Your assignment: Find all lines with the word "different" in the material, then copy them.

*** Opening Data shown ***

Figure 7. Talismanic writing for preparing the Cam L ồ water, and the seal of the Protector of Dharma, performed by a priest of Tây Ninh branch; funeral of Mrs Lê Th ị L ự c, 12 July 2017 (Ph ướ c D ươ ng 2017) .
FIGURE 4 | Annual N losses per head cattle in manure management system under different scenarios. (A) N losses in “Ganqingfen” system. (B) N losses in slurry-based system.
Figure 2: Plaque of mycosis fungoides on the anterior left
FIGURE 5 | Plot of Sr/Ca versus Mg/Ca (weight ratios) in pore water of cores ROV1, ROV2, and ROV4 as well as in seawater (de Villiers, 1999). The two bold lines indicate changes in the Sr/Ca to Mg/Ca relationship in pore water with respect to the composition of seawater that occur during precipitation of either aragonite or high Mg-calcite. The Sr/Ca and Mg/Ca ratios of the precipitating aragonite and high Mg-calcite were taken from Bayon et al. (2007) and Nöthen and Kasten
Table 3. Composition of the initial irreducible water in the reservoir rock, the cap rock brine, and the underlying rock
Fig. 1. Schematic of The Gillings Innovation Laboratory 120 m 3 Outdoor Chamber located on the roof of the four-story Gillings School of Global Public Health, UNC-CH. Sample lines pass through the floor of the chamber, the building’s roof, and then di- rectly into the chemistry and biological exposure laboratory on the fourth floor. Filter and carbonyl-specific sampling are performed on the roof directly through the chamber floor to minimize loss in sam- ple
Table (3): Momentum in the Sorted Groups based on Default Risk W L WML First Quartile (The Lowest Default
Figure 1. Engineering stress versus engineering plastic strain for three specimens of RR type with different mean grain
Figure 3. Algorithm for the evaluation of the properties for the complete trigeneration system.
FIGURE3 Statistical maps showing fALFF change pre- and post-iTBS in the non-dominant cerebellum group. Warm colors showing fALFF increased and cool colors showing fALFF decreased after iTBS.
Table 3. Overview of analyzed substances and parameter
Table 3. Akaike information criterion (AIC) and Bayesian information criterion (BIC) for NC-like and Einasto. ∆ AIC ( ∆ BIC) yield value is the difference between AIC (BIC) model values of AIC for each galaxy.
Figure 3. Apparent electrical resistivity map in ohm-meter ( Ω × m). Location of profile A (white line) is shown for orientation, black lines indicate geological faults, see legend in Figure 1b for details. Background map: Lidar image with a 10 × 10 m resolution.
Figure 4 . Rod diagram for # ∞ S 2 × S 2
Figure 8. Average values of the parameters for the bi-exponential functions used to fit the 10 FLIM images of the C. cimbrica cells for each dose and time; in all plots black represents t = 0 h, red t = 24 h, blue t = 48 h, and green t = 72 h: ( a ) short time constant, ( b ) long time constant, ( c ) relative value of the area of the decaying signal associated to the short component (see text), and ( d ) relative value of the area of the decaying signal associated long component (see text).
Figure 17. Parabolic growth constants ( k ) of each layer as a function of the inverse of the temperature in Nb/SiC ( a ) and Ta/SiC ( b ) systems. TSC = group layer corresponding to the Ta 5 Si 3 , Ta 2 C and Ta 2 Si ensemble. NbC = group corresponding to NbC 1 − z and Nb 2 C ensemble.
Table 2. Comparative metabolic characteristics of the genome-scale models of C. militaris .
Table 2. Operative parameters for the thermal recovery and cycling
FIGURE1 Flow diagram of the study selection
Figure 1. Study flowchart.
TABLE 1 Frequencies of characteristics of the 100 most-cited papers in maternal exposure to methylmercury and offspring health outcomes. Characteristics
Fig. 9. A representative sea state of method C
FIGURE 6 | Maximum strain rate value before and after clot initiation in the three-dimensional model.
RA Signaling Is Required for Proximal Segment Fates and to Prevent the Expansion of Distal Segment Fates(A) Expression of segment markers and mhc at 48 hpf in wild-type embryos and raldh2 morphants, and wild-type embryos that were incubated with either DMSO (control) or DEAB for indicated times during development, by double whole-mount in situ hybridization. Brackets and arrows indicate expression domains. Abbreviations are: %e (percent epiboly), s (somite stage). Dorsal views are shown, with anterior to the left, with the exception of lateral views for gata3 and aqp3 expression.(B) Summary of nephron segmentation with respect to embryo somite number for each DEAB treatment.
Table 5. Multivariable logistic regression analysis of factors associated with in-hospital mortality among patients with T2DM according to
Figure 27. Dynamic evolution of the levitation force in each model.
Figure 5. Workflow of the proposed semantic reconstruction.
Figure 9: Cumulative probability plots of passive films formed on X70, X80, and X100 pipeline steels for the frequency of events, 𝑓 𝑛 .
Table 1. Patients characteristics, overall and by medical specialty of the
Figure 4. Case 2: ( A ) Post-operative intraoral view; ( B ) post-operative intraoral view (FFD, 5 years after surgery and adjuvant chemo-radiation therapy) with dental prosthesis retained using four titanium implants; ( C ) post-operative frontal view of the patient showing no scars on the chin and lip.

*** Closing Data shown ***

Result for this exercise:
FIGURE 4 | Annual N losses per head cattle in manure management system under different scenarios. (A) N losses in “Ganqingfen” system. (B) N losses in slurry-based system.
Figure 1. Engineering stress versus engineering plastic strain for three specimens of RR type with different mean grain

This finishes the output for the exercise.